Nous avons accroché des étoiles fluorescentes à l'alcôve bleu sombre. Je sais que je regretterai ces murs et ce plafond. Je sais que je suis née sans savoir aimer le présent, pour chercher à le détruire dans cet espoir occulte qu'il s'en aille plus vite, laisse place au monde de tous les possibles, me fasse tenter l'impossible. Et ce présent détruit revêt des habits noirs et se concentre. L'encre est là puis la main, le prolongement, le trait. Et que faire de ce deuil? Je croyais que tu étais parti et puis tu es là, plaie de tique plantée; je croyais qu'il allait partir mais j'ai une partie de moi enflée. Quelqu'un vient panser le difforme mais ça ne suffit pas: je fais des rêves où je suis obèse et où je me charcute parce que je préfère mourir que d'être grosse. Je fais des rêves où tu me laisses à un passeur pour une caisse de rouge. Je fais des rêves où la chambre verte est toujours là. Et même la chambre jaune, aux feuilles délicates. Même le bois de pastel clair, même le petit lit simple. Tout est là, la voix de ma mère, dans laquelle je reconnais à la fois le bruit des clefs, des talons, des chansons napolitaines.

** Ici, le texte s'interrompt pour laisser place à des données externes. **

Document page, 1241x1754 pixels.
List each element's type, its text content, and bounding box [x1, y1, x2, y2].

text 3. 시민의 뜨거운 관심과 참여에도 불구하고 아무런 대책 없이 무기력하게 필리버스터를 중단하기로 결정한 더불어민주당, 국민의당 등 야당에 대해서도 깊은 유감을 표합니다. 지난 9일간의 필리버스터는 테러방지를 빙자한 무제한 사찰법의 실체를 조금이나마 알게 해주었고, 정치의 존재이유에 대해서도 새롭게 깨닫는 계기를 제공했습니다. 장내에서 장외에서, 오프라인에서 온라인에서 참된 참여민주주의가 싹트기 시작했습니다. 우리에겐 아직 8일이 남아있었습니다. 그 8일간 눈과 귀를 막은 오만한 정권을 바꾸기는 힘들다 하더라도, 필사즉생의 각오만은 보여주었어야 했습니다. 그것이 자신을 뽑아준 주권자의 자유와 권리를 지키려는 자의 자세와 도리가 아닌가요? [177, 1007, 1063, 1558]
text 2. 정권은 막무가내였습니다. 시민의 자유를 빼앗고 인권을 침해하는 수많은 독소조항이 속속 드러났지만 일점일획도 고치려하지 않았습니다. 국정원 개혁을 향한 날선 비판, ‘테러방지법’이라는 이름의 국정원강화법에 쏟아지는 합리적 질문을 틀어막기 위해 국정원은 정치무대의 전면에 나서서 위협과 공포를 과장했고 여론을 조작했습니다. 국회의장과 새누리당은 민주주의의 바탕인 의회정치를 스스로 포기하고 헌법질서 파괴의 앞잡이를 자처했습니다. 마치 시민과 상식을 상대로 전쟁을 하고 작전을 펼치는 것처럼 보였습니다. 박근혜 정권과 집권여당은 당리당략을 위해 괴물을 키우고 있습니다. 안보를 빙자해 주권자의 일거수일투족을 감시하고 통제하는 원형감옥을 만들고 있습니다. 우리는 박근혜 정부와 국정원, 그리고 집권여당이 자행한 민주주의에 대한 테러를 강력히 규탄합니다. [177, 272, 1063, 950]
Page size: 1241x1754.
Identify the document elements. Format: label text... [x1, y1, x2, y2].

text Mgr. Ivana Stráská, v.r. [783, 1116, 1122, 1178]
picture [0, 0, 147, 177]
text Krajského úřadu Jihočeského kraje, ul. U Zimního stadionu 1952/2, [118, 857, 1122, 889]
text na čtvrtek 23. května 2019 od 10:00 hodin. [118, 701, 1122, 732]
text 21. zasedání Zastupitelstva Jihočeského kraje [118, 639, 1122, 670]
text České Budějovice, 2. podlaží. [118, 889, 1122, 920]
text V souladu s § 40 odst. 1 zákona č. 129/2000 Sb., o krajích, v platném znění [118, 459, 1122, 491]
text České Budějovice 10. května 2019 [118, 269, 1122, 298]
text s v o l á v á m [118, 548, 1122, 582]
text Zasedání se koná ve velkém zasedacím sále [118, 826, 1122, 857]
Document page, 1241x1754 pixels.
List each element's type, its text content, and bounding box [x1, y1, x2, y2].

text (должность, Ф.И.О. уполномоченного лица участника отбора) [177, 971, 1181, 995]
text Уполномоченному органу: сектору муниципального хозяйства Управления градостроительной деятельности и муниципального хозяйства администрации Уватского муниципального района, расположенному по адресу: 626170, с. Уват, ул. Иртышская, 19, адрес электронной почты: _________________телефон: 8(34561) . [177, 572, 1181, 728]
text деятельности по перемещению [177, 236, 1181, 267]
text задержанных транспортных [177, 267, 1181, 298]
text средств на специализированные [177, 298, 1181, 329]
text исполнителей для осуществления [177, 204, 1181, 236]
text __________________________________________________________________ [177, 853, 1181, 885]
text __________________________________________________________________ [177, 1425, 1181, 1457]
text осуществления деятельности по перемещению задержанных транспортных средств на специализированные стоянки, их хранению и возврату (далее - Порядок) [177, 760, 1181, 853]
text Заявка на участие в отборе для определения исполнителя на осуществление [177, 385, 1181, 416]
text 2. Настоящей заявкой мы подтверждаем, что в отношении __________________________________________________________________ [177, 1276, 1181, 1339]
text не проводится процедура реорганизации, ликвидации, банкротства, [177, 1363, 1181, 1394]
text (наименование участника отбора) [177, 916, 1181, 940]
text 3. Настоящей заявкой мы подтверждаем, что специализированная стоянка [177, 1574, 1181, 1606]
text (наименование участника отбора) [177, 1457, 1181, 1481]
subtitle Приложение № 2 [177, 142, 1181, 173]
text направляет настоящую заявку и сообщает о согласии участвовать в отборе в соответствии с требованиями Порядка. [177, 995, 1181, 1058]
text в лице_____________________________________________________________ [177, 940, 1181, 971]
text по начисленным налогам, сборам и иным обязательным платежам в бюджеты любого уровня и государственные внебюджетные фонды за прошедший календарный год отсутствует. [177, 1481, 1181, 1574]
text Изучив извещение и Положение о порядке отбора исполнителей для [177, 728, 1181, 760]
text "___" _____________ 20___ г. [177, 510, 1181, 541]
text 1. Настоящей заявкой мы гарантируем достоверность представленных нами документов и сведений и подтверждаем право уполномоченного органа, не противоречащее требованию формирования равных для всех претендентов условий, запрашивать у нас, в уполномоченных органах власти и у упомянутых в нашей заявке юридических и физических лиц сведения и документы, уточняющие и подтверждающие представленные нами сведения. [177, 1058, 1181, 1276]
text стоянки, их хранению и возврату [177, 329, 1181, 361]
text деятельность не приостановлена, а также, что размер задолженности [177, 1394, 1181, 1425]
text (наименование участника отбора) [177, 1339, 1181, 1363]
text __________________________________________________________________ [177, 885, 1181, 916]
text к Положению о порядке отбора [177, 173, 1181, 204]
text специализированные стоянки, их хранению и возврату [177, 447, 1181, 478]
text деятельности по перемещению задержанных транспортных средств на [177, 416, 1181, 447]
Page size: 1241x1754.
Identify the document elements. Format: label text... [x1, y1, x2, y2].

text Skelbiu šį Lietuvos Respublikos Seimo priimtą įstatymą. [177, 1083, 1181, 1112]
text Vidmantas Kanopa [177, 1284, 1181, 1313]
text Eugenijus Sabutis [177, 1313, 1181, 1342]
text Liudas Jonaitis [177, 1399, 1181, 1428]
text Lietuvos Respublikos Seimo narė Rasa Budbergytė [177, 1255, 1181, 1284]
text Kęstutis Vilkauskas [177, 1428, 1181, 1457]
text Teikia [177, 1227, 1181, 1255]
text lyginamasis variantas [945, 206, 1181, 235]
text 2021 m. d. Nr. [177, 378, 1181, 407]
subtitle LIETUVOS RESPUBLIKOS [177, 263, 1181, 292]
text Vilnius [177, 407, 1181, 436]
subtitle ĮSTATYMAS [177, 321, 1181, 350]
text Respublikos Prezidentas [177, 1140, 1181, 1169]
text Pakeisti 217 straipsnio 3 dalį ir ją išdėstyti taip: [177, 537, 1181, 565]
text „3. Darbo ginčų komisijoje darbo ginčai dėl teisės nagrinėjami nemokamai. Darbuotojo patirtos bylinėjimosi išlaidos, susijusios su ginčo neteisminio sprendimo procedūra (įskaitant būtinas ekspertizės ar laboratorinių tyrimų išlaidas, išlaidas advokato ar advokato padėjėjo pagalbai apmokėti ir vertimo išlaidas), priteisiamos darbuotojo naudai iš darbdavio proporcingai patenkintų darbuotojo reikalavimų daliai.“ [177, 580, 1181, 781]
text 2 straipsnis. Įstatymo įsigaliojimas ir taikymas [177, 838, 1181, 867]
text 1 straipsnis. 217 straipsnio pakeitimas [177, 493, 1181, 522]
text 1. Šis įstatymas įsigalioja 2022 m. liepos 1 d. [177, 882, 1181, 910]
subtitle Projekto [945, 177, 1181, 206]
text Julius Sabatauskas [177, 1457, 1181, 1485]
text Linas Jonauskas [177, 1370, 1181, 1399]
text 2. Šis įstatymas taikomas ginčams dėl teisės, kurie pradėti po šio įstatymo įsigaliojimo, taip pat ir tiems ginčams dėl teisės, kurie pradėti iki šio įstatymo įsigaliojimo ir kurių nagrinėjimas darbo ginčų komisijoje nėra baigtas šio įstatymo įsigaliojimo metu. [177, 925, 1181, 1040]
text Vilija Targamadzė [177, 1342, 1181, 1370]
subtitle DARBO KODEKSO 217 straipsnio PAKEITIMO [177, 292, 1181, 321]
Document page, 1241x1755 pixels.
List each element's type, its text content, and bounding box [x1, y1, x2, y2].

Je me souviens, je disais "c'est étrange personne n'est mort et pourtant c'est tout comme." Puis au détour d'une rue, je t'aperçois. Petit reflet de draperie, de nappe de salon dans laquelle je me niche sous la table, prend un coin le frotte contre ma joue, m'endors. Quelque soit le tourbillon, aggriper le pied d'une chaise en merisier massif et se sentir hors d'atteinte. Les étoiles fluorescentes se sont décollées et ont échoué pour certaines sur un corps ou un couvre-lit, pressées de dire "ce n'est pas par ici l'avenir". Plus rien ne brille. Je suis désormais stagiaire dans une agence en crise, cette crue millénale d'euros dévalués, mon diplome ne vaut plus un kopek, et le printemps semble inaccessible. La ville centre m'enserre tellement que les saisons se ressemblent, toutes faites de béton et de grands magasins. Le soleil presque artificiel s'invite timidement dans le lit au petit matin. Seul moment de répit, ce silence précaire en début de semaine vers huit heures du matin.

Fin décembre une douleur sourde et inhabituelle a pris possession de mon coté gauche et je pissais du sang à trois heures du matin. C'était la veille du 31 décembre, il n'y avait pas un chat sur le pont lafayette quand je cherchais un médecin et pendant ce temps là une bacterie étrange mangeait doucement mon rein. Il y avait quelque chose de psychique dans cette douleur, au sens où elle était toujours là même quand je ne sentais plus rien. Elle laissait une impression de vide abyssal en bas du dos, de traces résiduelles d'épines et de peaux arachées, puis surtout ce grand trou, sensation de déséquilibre d'un bout à l'autre de ma cage thoracique. Je passais trois semaines de petite fièvre et de fatigue intense où le sommeil ne réalisait rien. C'est après l'infection, quand tout est parti, que je sentais l'écho. Elle me rappelait cette main dans la nuit déplaçant les aiguilles sur les poupées vaudous. Je sais maintenant qu'ici près des lombaires, ce niche ma stigmate de vie secrète, plaie jamais refermée. Il s'agit de l'ouvrir _fruit mur._, l'ouvrir, coque molle sur le papier.